DOCUMENT SEGMENT =>

The backstory that Reacher tells concerning the original suspect in the crime is also chilling. There was one line that I thought introduced a bit of political bullshit into the film, but it had nothing to do with the story itself so I quickly forgot it. This is the film that will fill the action void until all the shoot em ups open in January. It is actually a pretty smart mystery, that introduces us to a unique new film character. I enjoyed the hell out of this film and I want to spend more time with Jack Reacher, especially if he is played by a professional like Tom Cruise. This looked like a pretty modestly produced film. There are not a bunch of special effects shots or big set pieces. We get good actors selling a solid story, that involves a good amount of physical brutality. That shouts “Merry Christmas” to me.

Les Misérables

Every year since I was first married, we have made it a point to go out after Christmas activities at home and see a movie. That first year, we went despite my parents protestations to see a movie at 10:00 at night. 1980’s film was “First Family” a truly terrible comedy starring my favorite TV star Bob Newhart. Over the years our selection has been a bit more careful. Some of our holiday selections seemed to fit with the mood or spirit of the day; for example “Phantom of the Opera”. Other choices flew in the face of the holiday, I guess a kind of counter programming, like “I Am Legend”. Last year we saw the Spielberg film “War Horse” on Christmas Day, and it was a solid mixture of drama and hope for the holiday. Lat summer, when we saw the trailer for Les Misérables, and it proclaimed that it was opening on Christmas, it seems our fate was set. The haunting singing of Anne Hathaway in the piece provoke tears within the short time span of the promo. I have never made a secret of my sentimentality and this movie was tapping into it before I even knew what was happening.

COMPLETE THE FOLLOWING =>
A – In the movie reviews, why did the writer's choice of a film for this Christmas seem settled after they saw the Les Misérables trailer? Answer in one to three sentences.
B – Pick up the movie reviews right after their final sentence and keep writing.
The data after this point is separate material from the movie reviews.

DATA BELOW =>
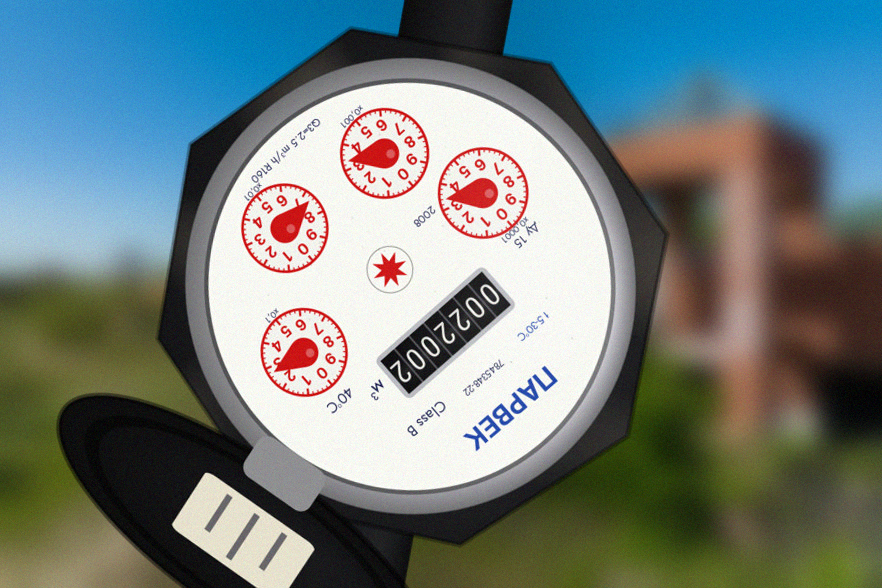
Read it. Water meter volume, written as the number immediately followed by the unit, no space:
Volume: 22002.2733m³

ANSWERS PER TASK =>
A – Every year since first being married, the writer has gone out to see a movie after Christmas activities at home. The trailer for Les Misérables announced that the film would open on Christmas, so their fate seemed set.

B –
I’ve never seen Les Misérables on stage. Although it has been a popular musical for nearly thirty years, it was not something that I sought out. I have seen the 1935 film version of the story, so I had a passing familiarity with the plot. Anyone who has watched TV or You Tube in the last few years has heard “I Dreamed A Dream”, as it was the song that Susan Boyle sang that got her all that attention. It is a lovely song and it works for the film, but it is only one of maybe three songs from the film that seems complete. Having grown up on musicals made for films, I am used to songs having a beginning and an end and they occur in a context or story. It is true that “Phantom” uses the same sing through style as this film, I found that much easier to make sense of and enjoy. Way too often, the movement in the story here consists of people singing the script, without melody or chorus. Instead of finding it engaging, I found it off putting. My guess is that had I been more familiar with the music and the story, I would have embraced it more fully. I’m sad to say I’m not as enthusiastic as I would like to be.

The movie is shot (or at least it was presented in) an aspect ratio that feels a little cramped. It looked like a straight 1:85 framing, which is fairly standard, but is not typical of big screen films with sweeping backgrounds and soaring camera shots. There are so many close ups to allow the performers to connect with the songs that it literally gets right in your face with the melodramatic events taking place on screen. Hugh Jackman sings his heart out and his voice is strong and moving, but we get caught up looking in his eyes so often that other characters seem to be unnecessary in the scenes he is in. Hathaway is spectacular in voice and look. The tragic arc of her story seems so quick to me however that the fall has less of the emotional depth to it than I was expecting. Russel Crowe may not be a professional singer, but he acquitted himself admirably here, he was certainly not the embarrassment that Pierce Brosnan was in “Mama Mia” a couple of years ago. Crowe also gets the close up treatment, and in his case, the method seemed to work better because he was using his eyes more than his voice to convey the character’s feelings.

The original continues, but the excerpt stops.